While the government appears divided on the matter, France’s National Assembly weighed in on the debate just two days after Macron’s announcements, passing a non-binding resolution in favour of ALD status. Tabled by left-wing lawmaker Clémentine Autin, the resolution won the unanimous support of lawmakers from across the board.

“From left to right, there is a broad consensus on the need to act on behalf of people suffering from endometriosis – and we can only rejoice at this,” said EndoFrance’s Candau, though cautioning that the implementation of ALD status would be a lengthy process. “In the meantime, we need to address existing territorial inequalities in the treatment of patients across France.”

As the long wait for adequate treatment drags on, Sacha and Jawaher have developed their own strategies to cope with the relentless pain, through tailored nutrition, osteopathy, yoga and meditation.

“The more I talk about my condition, the more I realise there are plenty of other gynaecological conditions that also cause crippling pain,” says Jawaher. “We need a broader debate about the suffering of women – and we need to listen to their pain, without judging or comparing.”

On top of her painful periods, Jawaher suffers from acute bouts of sciatica caused by large herniated discs, which send out flashes of pain throughout her body.

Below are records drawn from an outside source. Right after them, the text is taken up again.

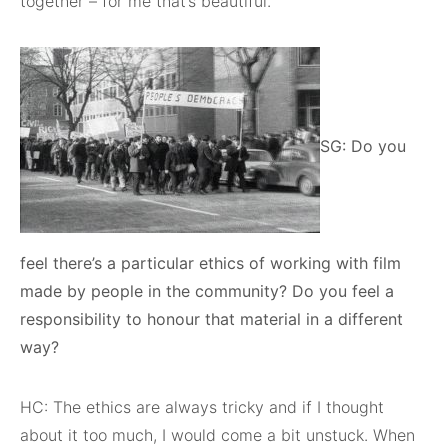
together – for me that’s beautiful.
SG: Do you
feel there’s a particular ethics of working with film
made by people in the community? Do you feel a
responsibility to honour that material in a different
way?
HC: The ethics are always tricky and if I thought
about it too much, I would come a bit unstuck. When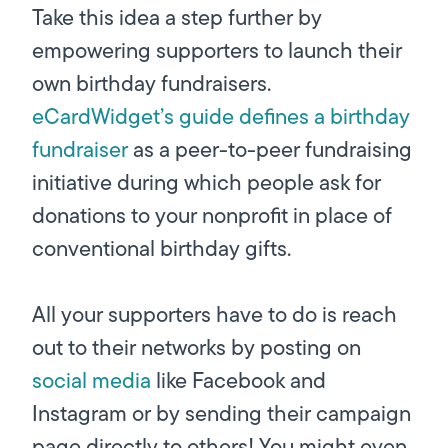
Take this idea a step further by
empowering supporters to launch their
own birthday fundraisers.
eCardWidget’s guide defines a birthday
fundraiser
as a peer-to-peer fundraising
initiative during which people ask for
donations to your nonprofit in place of
conventional birthday gifts.
All your supporters have to do is reach
out to their networks by posting on
social media
like Facebook and
Instagram or by sending their campaign
page directly to others! You might even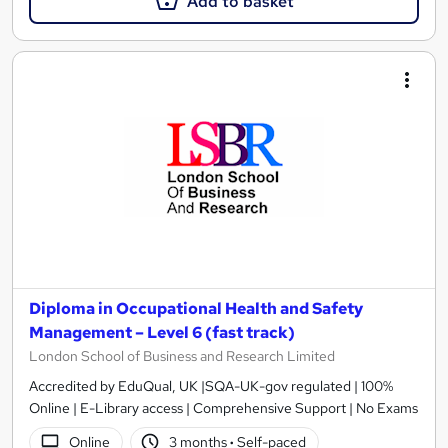
Add to basket
Diploma in Occupational Health and Safety
Management – Level 6 (fast track)
London School of Business and Research Limited
Accredited by EduQual, UK |SQA-UK-gov regulated | 100%
Online | E-Library access | Comprehensive Support | No Exams
Online
3 months
·
Self-paced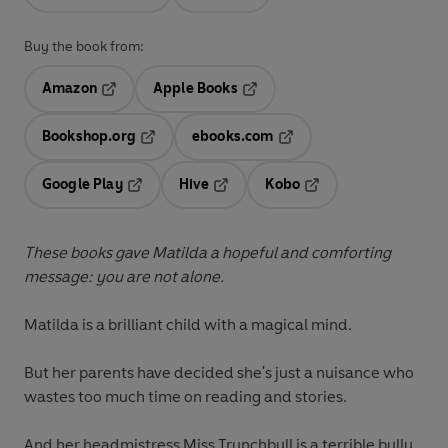
Buy the book from:
Amazon
Apple Books
Opens in a new tab
Opens in a new tab
Bookshop.org
ebooks.com
Opens in a new tab
Opens in a new tab
Google Play
Hive
Kobo
Opens in a new tab
Opens in a new tab
Opens in a new tab
These books gave Matilda a hopeful and comforting
message: you are not alone.
Matilda
is a brilliant child with a
magical mind
.
But her parents have decided she's just a nuisance who
wastes too much time on reading and stories.
And her headmistress
Miss Trunchbull
is a terrible bully,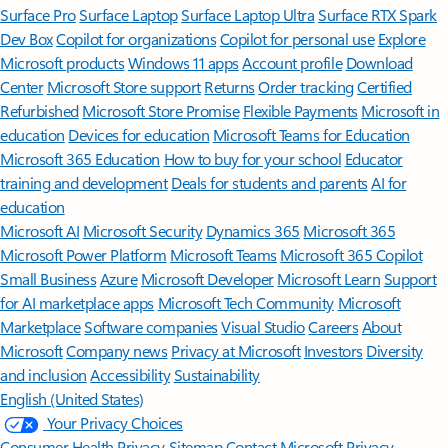
Surface Pro
Surface Laptop
Surface Laptop Ultra
Surface RTX Spark
Dev Box
Copilot for organizations
Copilot for personal use
Explore
Microsoft products
Windows 11 apps
Account profile
Download
Center
Microsoft Store support
Returns
Order tracking
Certified
Refurbished
Microsoft Store Promise
Flexible Payments
Microsoft in
education
Devices for education
Microsoft Teams for Education
Microsoft 365 Education
How to buy for your school
Educator
training and development
Deals for students and parents
AI for
education
Microsoft AI
Microsoft Security
Dynamics 365
Microsoft 365
Microsoft Power Platform
Microsoft Teams
Microsoft 365 Copilot
Small Business
Azure
Microsoft Developer
Microsoft Learn
Support
for AI marketplace apps
Microsoft Tech Community
Microsoft
Marketplace
Software companies
Visual Studio
Careers
About
Microsoft
Company news
Privacy at Microsoft
Investors
Diversity
and inclusion
Accessibility
Sustainability
English (United States)
Your Privacy Choices
Consumer Health Privacy
Sitemap
Contact Microsoft
Privacy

The condition may be linked to her endometriosis, or it may not, such is the enduring riddle surrounding the disease. 

Solving the enigma, and providing adequate care, will require huge investment and a change of approach, says Sacha, calling for a “holistic” management of endometriosis that “encompasses the entire body”.

“We need the expertise and input of sexologists, osteopaths, physiotherapists, gastroenterologists, urologists, neurologists, and others too. We need everyone on  board,” she says. “Endometriosis should be more than just an option at university,” she adds, referring to the recent launch of France’s first one-year undergraduate course focused on endometriosis. “It should be an entire field of specialisation.”